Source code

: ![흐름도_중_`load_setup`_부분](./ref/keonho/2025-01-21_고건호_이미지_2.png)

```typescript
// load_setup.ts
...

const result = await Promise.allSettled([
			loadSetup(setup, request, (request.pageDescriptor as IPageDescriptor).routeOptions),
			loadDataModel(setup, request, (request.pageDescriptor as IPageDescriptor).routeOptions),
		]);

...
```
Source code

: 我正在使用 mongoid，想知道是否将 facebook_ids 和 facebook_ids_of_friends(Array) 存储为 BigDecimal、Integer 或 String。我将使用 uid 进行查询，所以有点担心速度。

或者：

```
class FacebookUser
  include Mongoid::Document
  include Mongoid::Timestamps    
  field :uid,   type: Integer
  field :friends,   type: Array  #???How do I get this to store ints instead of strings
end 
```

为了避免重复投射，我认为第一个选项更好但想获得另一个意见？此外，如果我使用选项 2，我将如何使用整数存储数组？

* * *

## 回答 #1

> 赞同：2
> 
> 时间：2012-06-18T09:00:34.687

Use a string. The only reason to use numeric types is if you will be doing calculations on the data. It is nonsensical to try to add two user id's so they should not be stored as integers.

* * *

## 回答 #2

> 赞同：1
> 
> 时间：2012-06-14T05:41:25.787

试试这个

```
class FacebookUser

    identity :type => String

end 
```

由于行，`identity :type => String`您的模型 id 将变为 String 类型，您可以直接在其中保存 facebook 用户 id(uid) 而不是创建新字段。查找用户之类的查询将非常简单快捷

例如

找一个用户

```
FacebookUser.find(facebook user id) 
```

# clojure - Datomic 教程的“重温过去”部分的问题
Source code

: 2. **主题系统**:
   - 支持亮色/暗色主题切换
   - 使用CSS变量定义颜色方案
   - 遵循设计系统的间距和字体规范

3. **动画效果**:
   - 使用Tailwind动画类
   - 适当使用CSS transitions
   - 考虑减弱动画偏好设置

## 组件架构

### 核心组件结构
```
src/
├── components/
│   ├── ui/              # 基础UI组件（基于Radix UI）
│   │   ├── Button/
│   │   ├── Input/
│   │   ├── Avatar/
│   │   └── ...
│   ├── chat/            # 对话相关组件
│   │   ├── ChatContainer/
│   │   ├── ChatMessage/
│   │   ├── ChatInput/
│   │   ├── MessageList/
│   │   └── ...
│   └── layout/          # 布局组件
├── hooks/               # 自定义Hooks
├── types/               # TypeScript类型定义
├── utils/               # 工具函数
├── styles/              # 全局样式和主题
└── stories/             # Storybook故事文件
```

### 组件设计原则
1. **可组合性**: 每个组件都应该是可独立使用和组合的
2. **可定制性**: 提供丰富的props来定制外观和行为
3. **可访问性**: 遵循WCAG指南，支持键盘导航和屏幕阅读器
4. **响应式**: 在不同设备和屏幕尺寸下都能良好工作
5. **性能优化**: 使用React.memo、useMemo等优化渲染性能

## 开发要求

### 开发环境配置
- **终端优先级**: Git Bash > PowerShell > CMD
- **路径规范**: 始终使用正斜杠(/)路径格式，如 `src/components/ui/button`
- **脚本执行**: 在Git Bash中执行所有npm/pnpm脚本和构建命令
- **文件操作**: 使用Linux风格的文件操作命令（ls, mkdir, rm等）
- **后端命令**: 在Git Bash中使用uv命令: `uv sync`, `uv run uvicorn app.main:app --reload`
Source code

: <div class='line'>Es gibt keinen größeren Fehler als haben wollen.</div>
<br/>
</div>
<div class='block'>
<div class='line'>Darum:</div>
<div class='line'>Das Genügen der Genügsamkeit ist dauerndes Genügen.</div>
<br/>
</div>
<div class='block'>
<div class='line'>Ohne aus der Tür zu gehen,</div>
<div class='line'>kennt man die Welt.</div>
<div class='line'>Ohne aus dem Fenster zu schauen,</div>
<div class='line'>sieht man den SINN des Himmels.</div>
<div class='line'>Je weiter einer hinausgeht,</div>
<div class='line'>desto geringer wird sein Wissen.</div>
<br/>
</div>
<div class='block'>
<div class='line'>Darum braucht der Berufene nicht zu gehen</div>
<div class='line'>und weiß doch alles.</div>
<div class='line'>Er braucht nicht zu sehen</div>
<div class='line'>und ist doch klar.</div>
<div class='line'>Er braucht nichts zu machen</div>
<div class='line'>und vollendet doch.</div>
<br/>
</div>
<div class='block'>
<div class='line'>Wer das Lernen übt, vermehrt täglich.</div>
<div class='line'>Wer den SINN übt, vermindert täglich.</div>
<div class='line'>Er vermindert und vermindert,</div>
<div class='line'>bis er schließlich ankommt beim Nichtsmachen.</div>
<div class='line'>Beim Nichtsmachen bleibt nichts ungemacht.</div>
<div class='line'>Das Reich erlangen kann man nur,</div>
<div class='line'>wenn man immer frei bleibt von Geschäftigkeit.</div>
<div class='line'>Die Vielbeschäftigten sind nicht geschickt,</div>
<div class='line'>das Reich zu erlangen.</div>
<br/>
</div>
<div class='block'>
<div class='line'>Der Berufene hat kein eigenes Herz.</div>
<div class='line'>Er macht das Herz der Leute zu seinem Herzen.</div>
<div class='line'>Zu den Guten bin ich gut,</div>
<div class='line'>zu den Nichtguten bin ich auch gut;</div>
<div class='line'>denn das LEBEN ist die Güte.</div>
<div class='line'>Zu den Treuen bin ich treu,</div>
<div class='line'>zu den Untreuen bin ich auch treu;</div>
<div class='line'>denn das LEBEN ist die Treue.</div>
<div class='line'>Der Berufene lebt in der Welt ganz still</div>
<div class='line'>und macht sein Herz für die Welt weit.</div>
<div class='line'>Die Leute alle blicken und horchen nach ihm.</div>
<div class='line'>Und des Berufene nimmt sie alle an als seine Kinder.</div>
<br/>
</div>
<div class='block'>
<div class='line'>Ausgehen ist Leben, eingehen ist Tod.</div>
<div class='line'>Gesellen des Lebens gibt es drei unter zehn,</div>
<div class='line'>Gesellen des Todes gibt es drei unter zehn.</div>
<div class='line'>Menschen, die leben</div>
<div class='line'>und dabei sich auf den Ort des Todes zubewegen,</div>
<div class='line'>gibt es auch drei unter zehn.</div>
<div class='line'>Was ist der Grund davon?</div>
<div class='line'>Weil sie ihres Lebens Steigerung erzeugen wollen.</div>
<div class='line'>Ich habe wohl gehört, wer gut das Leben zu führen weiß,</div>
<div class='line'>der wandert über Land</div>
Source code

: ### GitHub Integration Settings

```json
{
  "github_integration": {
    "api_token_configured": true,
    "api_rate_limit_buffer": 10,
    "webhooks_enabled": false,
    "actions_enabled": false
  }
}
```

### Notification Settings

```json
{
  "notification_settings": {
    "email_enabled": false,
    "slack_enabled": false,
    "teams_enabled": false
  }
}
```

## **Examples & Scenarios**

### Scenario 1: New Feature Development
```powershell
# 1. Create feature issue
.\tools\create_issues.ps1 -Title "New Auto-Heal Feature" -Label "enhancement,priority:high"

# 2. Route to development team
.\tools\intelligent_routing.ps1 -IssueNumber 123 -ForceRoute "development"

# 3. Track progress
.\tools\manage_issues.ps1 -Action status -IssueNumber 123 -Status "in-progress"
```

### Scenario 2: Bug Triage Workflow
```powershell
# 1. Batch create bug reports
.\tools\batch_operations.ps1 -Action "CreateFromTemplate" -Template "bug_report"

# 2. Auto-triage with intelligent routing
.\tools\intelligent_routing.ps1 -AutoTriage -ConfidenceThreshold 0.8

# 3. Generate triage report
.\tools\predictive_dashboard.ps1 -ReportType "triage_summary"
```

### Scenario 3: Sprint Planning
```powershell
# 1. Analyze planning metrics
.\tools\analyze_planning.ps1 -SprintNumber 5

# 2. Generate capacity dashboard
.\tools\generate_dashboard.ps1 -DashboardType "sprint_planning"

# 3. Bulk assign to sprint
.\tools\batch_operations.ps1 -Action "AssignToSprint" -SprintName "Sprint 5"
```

##########

Exercise goal
The output should be exactly the lines above from the line containing "<div class='line'>denn das LEBEN ist die Treue.</div>" to the line containing "<div class='line'>Was ist", inclusive, with no other lines.

Solution to this exercise
<div class='line'>denn das LEBEN ist die Treue.</div>
<div class='line'>Der Berufene lebt in der Welt ganz still</div>
<div class='line'>und macht sein Herz für die Welt weit.</div>
<div class='line'>Die Leute alle blicken und horchen nach ihm.</div>
<div class='line'>Und des Berufene nimmt sie alle an als seine Kinder.</div>
<br/>
</div>
<div class='block'>
<div class='line'>Ausgehen ist Leben, eingehen ist Tod.</div>
<div class='line'>Gesellen des Lebens gibt es drei unter zehn,</div>
<div class='line'>Gesellen des Todes gibt es drei unter zehn.</div>
<div class='line'>Menschen, die leben</div>
<div class='line'>und dabei sich auf den Ort des Todes zubewegen,</div>
<div class='line'>gibt es auch drei unter zehn.</div>
<div class='line'>Was ist der Grund davon?</div>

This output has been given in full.